Re: Additional requirement - audio-only communication

On 9/6/11 1:00 PM, Ian Hickson wrote:
> On Mon, 5 Sep 2011, Matthew Kaufman wrote:
>> We need something like:
>>    getUserMediaCapabilities(options, successCallback);
> This would be a privacy leak (whether I have audio/video capabilities
> should not be broadcast to the whole Web).

TOTALLY disagree here. Whether or not your browser has A/V codecs and 
what they are is absolutely something that should be shared with the web 
site. This is exactly the same as the Accept header.

If I can't tell whether or not you can decode H.264 from Javascript, 
then I suppose I'll be just looking at the User-Agent header and 
guessing, which is even worse.

>   Also, it wouldn't handle cases
> such as a user plugging in a device in response to a site's request.
It would if we had events that fired when users plugged in devices, 
which I believe was already in a previous use case.

>
>> 3. RTP choices should be exposed by allowing RTP media streams to exist,
>> rather than putting the RTP parameter setting in the PeerConnection (and
>> controlling the encoding using SDP to/from that PeerConnection object)
>>
>> Example from above continues:
>>
>>      rtpStream = new RTPMediaStream(encodedStream);
>>      rtpStream.payloadType = 131;
>>      rtpStream.ssrc = 15;
>>
>>      // note that if we tried to combine A+V into a single stream, we need a
>> more expressive (and yet uglier) way to set the PT and SSRC for each
>>
>>      // and we created our peerConnection earlier...
>>
>>     peerConnection.addStream(rtpStream);  // the only other alternative to this
>> part of my proposal is to change addStream to take the PT and SSRC as
>> parameters, but that's not nearly as clean
> What's the use case?

There is no use case that says that setting RTP parameters should be 
done on an object that is associated with the media stream instead of 
via SDP to/from an object that is associated with the network connection.

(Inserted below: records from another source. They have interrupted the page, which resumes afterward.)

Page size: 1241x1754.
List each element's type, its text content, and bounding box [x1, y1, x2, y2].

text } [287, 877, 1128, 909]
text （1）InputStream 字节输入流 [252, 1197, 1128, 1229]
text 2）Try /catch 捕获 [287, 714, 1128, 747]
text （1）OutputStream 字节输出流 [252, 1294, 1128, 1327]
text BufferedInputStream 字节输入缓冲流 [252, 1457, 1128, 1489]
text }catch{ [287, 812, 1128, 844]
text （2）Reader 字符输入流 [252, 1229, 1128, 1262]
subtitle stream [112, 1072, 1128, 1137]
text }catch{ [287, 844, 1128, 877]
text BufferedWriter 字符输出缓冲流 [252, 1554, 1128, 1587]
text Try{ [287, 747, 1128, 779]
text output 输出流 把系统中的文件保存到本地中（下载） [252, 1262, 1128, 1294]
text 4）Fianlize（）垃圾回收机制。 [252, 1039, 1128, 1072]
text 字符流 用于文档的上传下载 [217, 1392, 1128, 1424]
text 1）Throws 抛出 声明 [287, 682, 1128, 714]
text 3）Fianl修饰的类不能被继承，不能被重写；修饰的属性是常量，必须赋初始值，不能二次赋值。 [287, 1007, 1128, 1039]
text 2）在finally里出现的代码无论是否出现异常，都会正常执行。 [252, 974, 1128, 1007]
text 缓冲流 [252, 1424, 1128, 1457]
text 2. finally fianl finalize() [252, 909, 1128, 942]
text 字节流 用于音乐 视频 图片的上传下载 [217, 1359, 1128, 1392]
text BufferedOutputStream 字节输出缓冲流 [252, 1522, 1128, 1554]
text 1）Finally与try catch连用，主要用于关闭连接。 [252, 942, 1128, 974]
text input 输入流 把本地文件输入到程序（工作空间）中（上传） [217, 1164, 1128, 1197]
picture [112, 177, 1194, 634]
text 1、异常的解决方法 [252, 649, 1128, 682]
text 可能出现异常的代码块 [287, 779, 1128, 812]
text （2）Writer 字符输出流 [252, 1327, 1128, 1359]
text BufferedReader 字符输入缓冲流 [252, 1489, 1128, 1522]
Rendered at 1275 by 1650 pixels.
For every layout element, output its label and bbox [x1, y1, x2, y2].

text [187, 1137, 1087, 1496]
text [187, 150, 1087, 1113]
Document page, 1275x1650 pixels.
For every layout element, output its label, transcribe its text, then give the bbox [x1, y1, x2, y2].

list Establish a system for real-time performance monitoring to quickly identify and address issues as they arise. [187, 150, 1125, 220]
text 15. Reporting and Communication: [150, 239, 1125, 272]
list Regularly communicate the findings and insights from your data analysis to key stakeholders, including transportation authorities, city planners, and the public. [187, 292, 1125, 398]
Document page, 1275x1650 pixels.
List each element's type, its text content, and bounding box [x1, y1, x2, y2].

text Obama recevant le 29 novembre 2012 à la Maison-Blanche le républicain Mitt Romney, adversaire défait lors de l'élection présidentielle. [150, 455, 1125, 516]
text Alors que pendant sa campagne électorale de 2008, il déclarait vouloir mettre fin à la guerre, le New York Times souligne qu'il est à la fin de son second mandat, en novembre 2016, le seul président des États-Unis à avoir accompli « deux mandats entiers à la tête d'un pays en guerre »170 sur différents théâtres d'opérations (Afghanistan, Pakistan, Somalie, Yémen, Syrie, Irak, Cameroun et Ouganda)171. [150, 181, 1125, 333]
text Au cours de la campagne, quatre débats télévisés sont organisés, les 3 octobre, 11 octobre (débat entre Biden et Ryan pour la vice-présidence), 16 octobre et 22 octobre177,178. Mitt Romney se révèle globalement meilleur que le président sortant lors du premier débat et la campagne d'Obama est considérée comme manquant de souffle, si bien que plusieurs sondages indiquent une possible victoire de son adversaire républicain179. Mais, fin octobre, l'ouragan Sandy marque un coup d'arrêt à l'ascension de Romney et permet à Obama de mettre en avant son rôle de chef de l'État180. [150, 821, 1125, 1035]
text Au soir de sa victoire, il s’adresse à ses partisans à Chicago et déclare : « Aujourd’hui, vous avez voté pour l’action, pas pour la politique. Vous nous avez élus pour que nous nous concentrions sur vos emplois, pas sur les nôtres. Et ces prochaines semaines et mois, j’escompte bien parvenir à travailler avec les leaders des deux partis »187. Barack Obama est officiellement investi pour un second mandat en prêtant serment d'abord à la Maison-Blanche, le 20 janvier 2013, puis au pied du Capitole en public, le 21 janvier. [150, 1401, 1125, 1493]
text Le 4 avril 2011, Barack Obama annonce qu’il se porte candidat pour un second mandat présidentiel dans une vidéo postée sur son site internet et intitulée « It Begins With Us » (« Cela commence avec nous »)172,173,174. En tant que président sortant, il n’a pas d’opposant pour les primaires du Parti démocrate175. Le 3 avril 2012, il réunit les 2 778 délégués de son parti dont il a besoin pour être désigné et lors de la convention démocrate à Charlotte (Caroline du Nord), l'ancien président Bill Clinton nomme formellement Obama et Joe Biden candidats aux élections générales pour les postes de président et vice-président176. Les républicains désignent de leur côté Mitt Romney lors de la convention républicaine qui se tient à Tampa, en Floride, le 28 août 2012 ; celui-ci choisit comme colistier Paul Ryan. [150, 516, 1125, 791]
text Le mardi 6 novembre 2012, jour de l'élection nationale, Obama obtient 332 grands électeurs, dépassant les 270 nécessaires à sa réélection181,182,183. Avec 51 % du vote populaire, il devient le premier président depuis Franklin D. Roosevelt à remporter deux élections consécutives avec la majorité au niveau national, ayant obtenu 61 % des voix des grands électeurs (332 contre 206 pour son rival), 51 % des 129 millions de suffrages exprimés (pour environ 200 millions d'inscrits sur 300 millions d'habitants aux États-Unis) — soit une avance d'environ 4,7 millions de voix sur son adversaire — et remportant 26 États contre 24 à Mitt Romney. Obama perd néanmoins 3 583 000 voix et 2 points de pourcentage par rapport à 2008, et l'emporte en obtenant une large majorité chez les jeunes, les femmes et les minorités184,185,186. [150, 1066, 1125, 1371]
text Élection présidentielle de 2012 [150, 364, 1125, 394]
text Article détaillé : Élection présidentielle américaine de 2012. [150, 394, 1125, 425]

But you could use the same argument to say that it would be equally 
reasonable to get rid of the bgcolor attribute and instead require that 
solid backgrounds be provided in the form of Javascript that paints the 
background using canvas path APIs.
>
>> Note that all of this still allows for passing SDP around if you want.
>> You simply need to write Javascript to convert the capabilities into an
>> offer and the answer back into explicit settings for the encoder(s) as
>> well as the RTP bits. But more likely, you'd pass SDP around *only* for
>> federation, and use something else (like just passing a JSON blob that
>> came out of the configuration check right up to the web server to be
>> handled there).
> Sounds horrible. Surely we want to make this as simple as possible for
> authors to use,

Is that really the goal? Or is the goal to create a platform for web 
application development? Because we've gotten *way* too far in the "easy 
to use" direction, in my opinion.

>   which would mean making this completely opaque, so that
> they don't have to touch any of it, even if the remote endpoint is a
> tranditional SIP stack (e.g. an IP desk phone).
>
Sure. Why not just bake an entire SIP stack into the browser and have an 
API for initiating SIP calls and a second one for hanging them up and 
then forget about all the other possible use cases for real-time 
audio/video communication using the browser as the runtime environment?

Sometimes I really can't tell whether people are serious about making 
the web browser a real runtime environment for building applications, or 
if they just want to glue toys onto the side that are good demos.